Dindarlar, ‘gardırop laikçiliği’nden çok çekti...
Bugünkü yaşam biçimi arızalarımızın çoğu, o çatışmacı laiklik anlayışından, o tepeden inmeci Batılılaşma sürecinden miras kaldı, bu da doğru.
Fakat mücadele siyasete taşındı, o anlayış ‘CHP zihniyeti’ olarak kodlandı ve hesaplaşıldı.
Bugün artık CHP bile o eski ‘CHP zihniyeti’nde değil.
Ve bugün kendilerini ‘çağdaş’, ‘modern’ ya da ‘Batılı’ görenler daha çok tehdit altında hissediyor.
Yaşam biçimlerine yönelik tehdit algısı yer değiştirdi, ‘endişeli modern’lerde bu algı daha yüksek.
Böyle bir fay hattımız olmasa tetiklemeye oynayamazdı IŞİD, böyle bir damar olmasa kışkırtmaya soyunamazdı.
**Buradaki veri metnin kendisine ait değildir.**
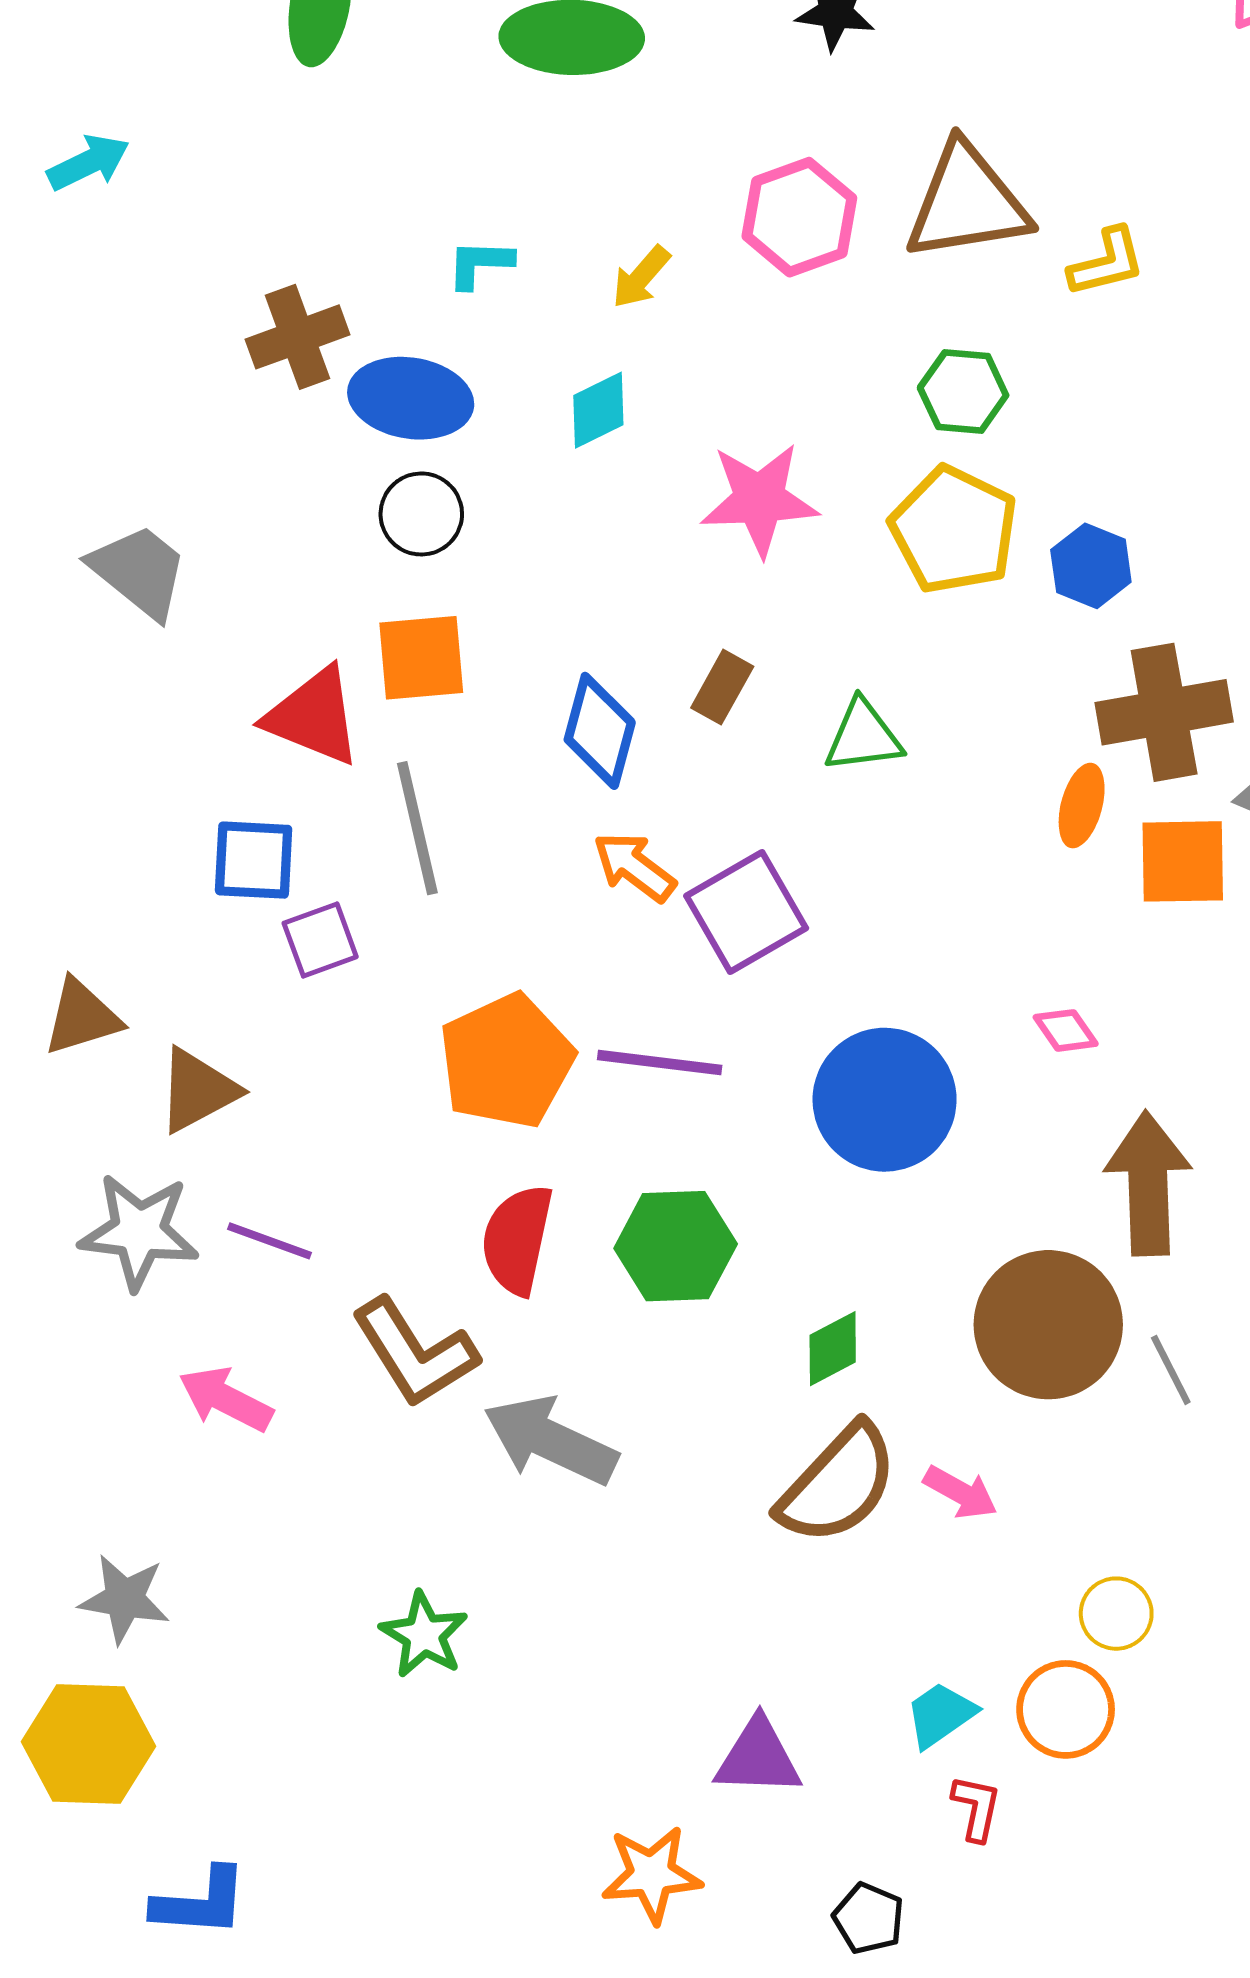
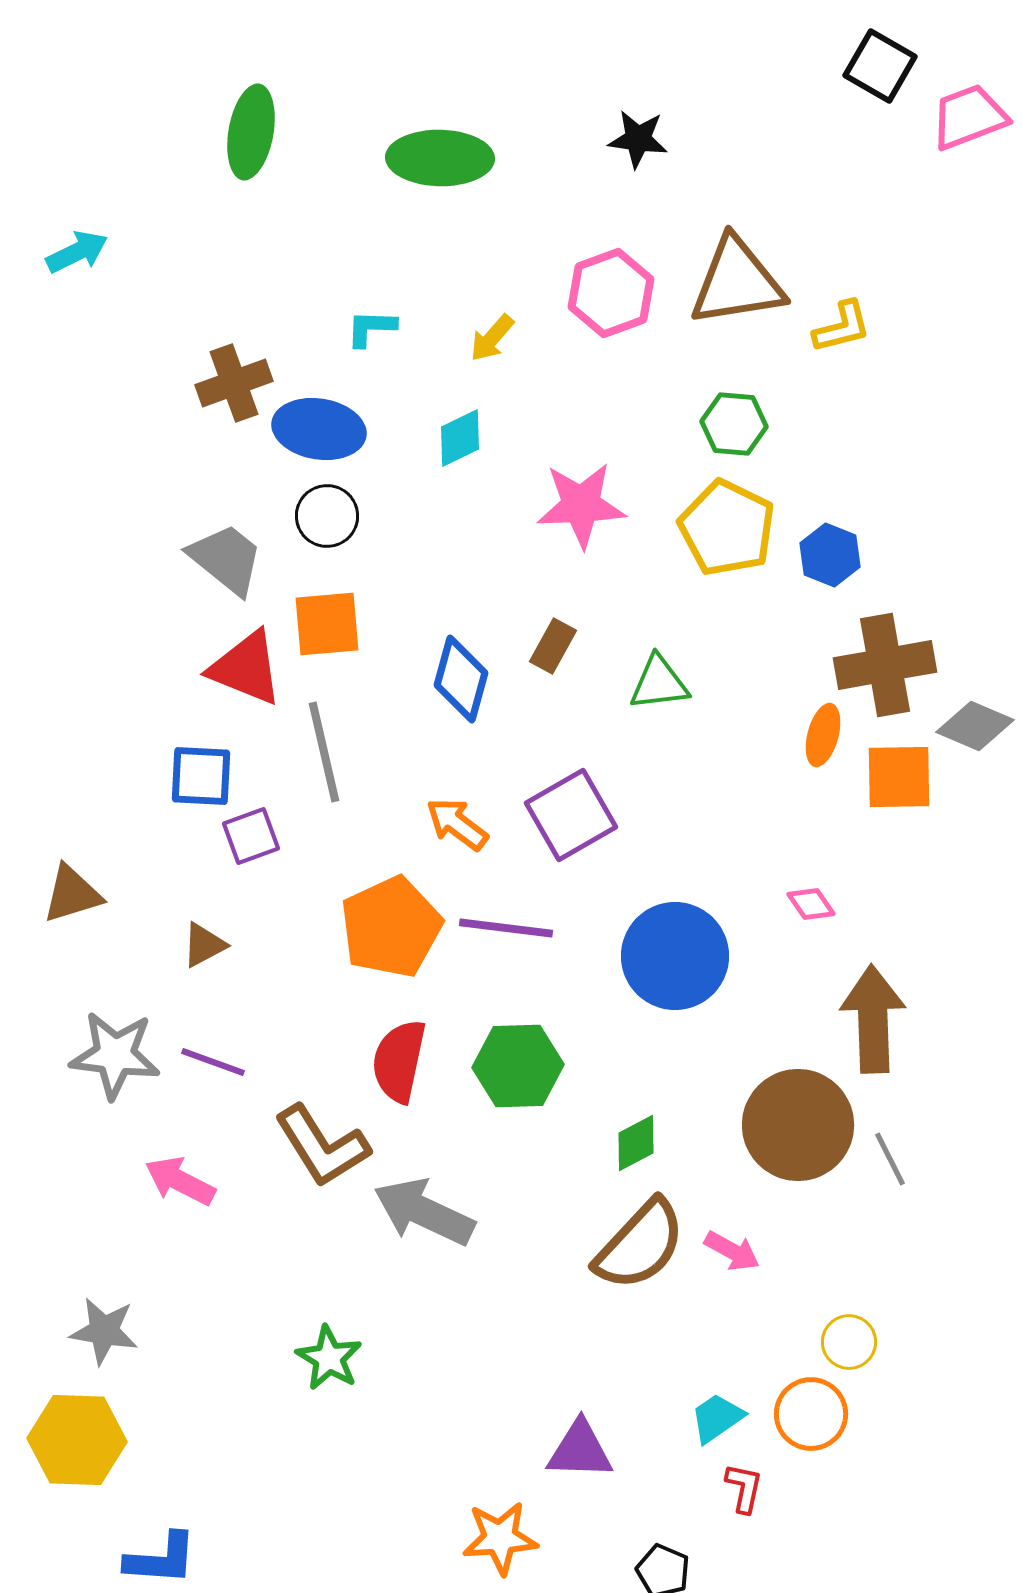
gray trapezoid: (139, 571) -> (226, 559), moved
orange arrow: (634, 867) -> (457, 824), moved
brown triangle: (198, 1090) -> (204, 945), moved, size x0.7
ORTAK TEHDİT, ORTAK MÜCADELE
Endişeli modernimizin de... İktidar özgüveniyle kendini emniyette hisseden muhafazakârımızın da eski kavgayı eskide bırakma vakti.
IŞİD, muhafazakâr ya da modern diye ayırmıyor.
İki yaşam biçimi de hedef, ikisi de tehdit altında.
Zaman ne ‘CHP zihniyeti’yle ne de ‘irtica tehlikesi’yle hesaplaşma zamanı.
Hesaplaşılacak bir zihniyet varsa o da IŞİD kafasının yaydığı ortak tehdittir.
Pompalanacak bir ‘irtica korkusu’ varsa o da FETÖ zihniyetinden doğan baş belasıdır.
Terör ideolojilerinin elinden, mermiye silaha çevirdikleri sapkın din yorumunu, batıl inanç propagandasını almak şart.
Karşılıklı suçlama değil, birlikte karşı koyma zamanı.